Harry Reid's Handshake
June 3, 2008 ...Senate Democrats are giving fresh meaning to the phrase "trust but verify." Leading up to Memorial Day, Majority Leader Harry Reid walked away from his spring pledge to Senate Republicans to confirm three of President Bush's judicial nominees by the holiday weekend. We'll soon see if Republicans will take this lying down.
In the deal brokered in April, Mr. Reid agreed to confirm three nominees in exchange for Republicans shelving plans to shut down the Senate over the issue. But as the deadline approached, Mr. Reid insisted he had always said he "couldn't guarantee" the confirmations. In the end he confirmed only Steven Agee for the Fourth Circuit Court of Appeals, kicking the other 10 pending appellate nominees into the summer.
So far this year the Senate has confirmed a grand total of two circuit court judges. That's unprecedented in its stinginess, even for a Senate controlled by the party that isn't also in the White House. In Bill Clinton's last Congress, a Republican Senate confirmed 15 appellate nominees, and Democrats confirmed 17 in Ronald Reagan's last two years.
In the latest excuse for doing nothing, Senate Judiciary Chairman Pat Leahy is invoking the "Thurmond rule." Under a precedent ostensibly created by Republican Strom Thurmond in 1980, confirmations of new judges cease after July in a presidential election year. But the Thurmond rule is a Democratic urban myth. Mr. Thurmond made the statement in question at a September 1980 hearing when his committee voted out 10 Jimmy Carter nominees a mere six weeks before the election.
That same year, a Senate staffer named Stephen Breyer was nominated and confirmed to the First Circuit after Ronald Reagan was elected, in the very final days of the Carter Administration. Mr. Breyer would become a Supreme Court Justice during the Clinton presidency thanks to that Republican bow to Ted Kennedy, for whom Mr. Breyer worked. In 1984, a GOP Senate confirmed six circuit court nominees in August and another five in October. Ditto 1988, when a Democratic Senate confirmed a pair of Reagan nominees as late as October. Compared to Mr. Leahy, ol' Strom was the picture of bipartisanship.

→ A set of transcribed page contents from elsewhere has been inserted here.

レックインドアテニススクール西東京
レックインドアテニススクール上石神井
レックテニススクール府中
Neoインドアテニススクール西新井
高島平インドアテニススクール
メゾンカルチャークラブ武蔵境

Mr. Reid's strategy is clearly to leave as many vacancies as possible for President Obama – never mind that four circuits are currently operating with one or more seats that count as judicial "emergencies" because they have been vacant for so long. The Fourth Circuit is down four judges, but Mr. Leahy is refusing to move on four well-qualified nominees – Glen Conrad, Rod Rosenstein, Steve Matthews and Bob Conrad. Peter Keisler, nominated for the D.C. Circuit, has been waiting for a hearing since 2006. Democrats think he's too smart and too qualified and thus future Supreme Court material. So don't expect Mr. Reid to return the Stephen Breyer favor.

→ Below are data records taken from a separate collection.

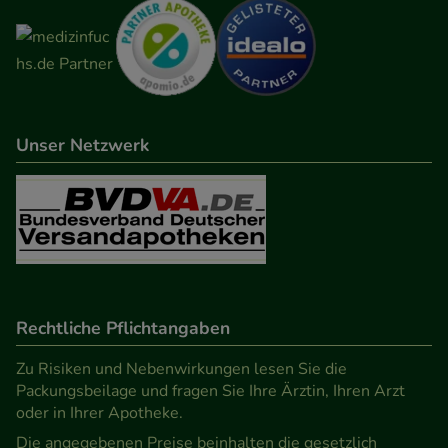
Werbung auf Drittseiten möglichst relevant für Sie
zu gestalten. Bitte beachten Sie, dass Daten hierfür
teilweise an Dritte wie z.B. Google oder soziale
Medien übertragen werden.
Unser Netzwerk
Rechtliche Pflichtangaben
Zu Risiken und Nebenwirkungen lesen Sie die
Packungsbeilage und fragen Sie Ihre Ärztin, Ihren Arzt
oder in Ihrer Apotheke.
Die angegebenen Preise beinhalten die gesetzlich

Instead, he wants to say he fulfilled his pledge to the GOP by moving on a pair of Sixth Circuit nominees, Ray Kethledge and Helene White. Democrats signed off on those two as part of a deal with Michigan Democrat Carl Levin, who is Ms. White's cousin-in-law. Republicans thought their deal with Mr. Reid was for two nominees in addition to the Michigan pair – but with the Majority Leader, you have to read the fine print of any handshake.
The question is how Republicans are going to react to this rude treatment. With 49 Senators, they can make life very difficult for the majority. Arlen Specter, the ranking Republican on Judiciary, said last week that the GOP caucus was "of a mind to get tough." But Democrats have heard that one before.
Minority Leader Mitch McConnell is up for re-election this year and wants to spend as little time as possible in Washington. But there are few better political fights for Republicans than over judicial nominations. A new Rasmussen study shows that the type of Supreme Court Justices a presidential candidate would appoint outranks even the war as a priority among GOP voters. Democrats are hoping to gain as many as nine Senate seats this fall, which means Republicans had better find a way to show voters that they matter – and soon.